Abstract

Eukaryotic cells can migrate spontaneously or in response to external stimuli such as chemical gradients and may travel either individually or collectively. Eukaryotic cell motility is crucial during development, wound healing, the immune response, and cancer metastasis. In liquids, eukaryotic cells can swim by pushing on the surrounding fluid, but they more often crawl along the extracellular matrix. We are interested in studying the relationships between hydrodynamics and adhesion that regulate a cell's transition between swimming and crawling.
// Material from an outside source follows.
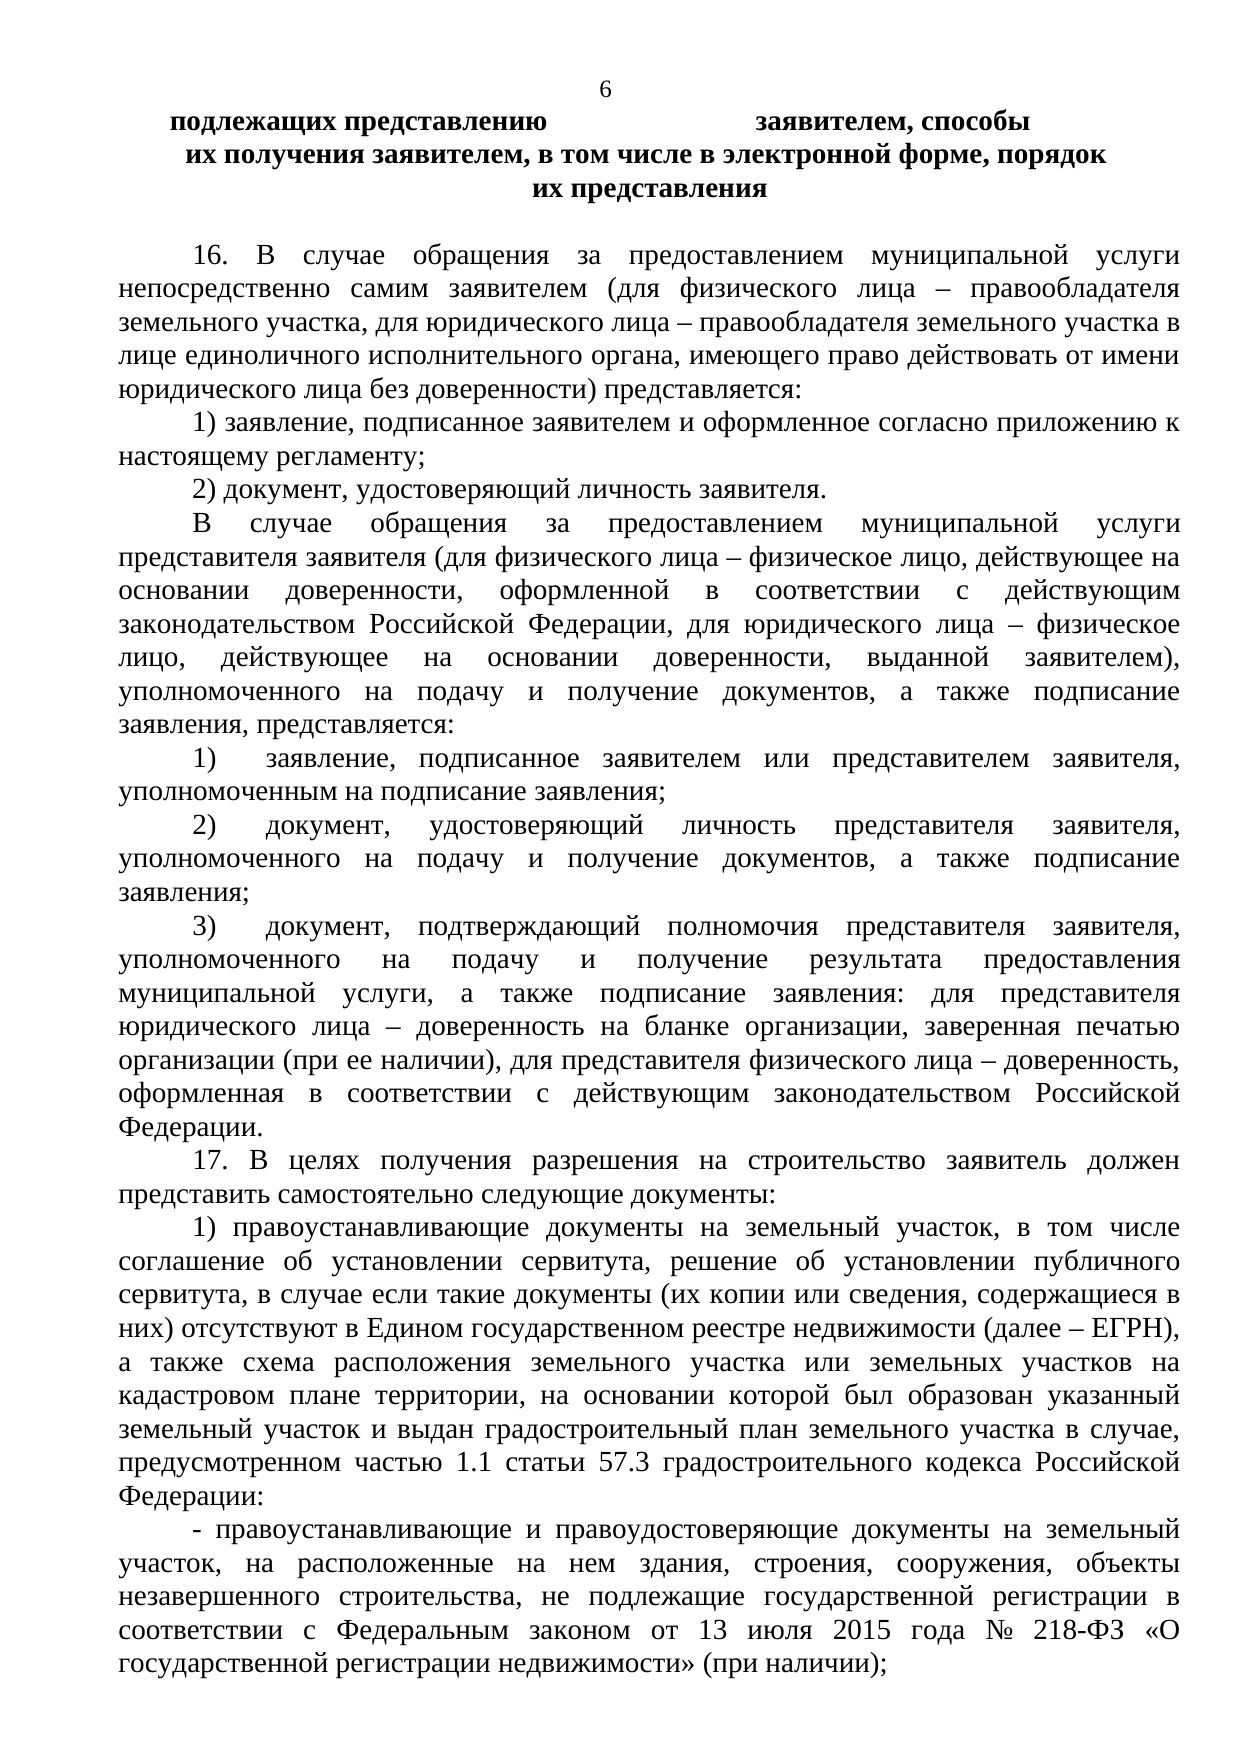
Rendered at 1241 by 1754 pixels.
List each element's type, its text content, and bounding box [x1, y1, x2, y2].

Therefore, we develop a simple model of a cell capable of both kinds of motion based on the three-sphere swimmer proposed by Najafi and Golestanian. The model includes additional adhesive friction terms, geometry motivated by cells crawling on fibers, substrate surface hydrodynamic effects, and parameters from experimental data. Hydrodynamic effects diminish in the high adhesion limit, and the crawling cell can achieve significant center-of-mass velocity compared to its swimming counterpart. The crawling cell maintains the same net displacement per cycle regardless of its sequence of motions, including reciprocal cycles that would be unproductive in the frictionless limit, which constrains cell motion by the Scallop Theorem of low-Reynolds number hydrodynamics. The center-of-mass velocity of the cell plateaus at a maximum value as adhesion increases until the frictional drag exceeds the largest force the cell can generate, after which velocity decreases with increasing adhesion. This recapitulates the common experimental observation that cell speed is not monotonic with adhesion strength.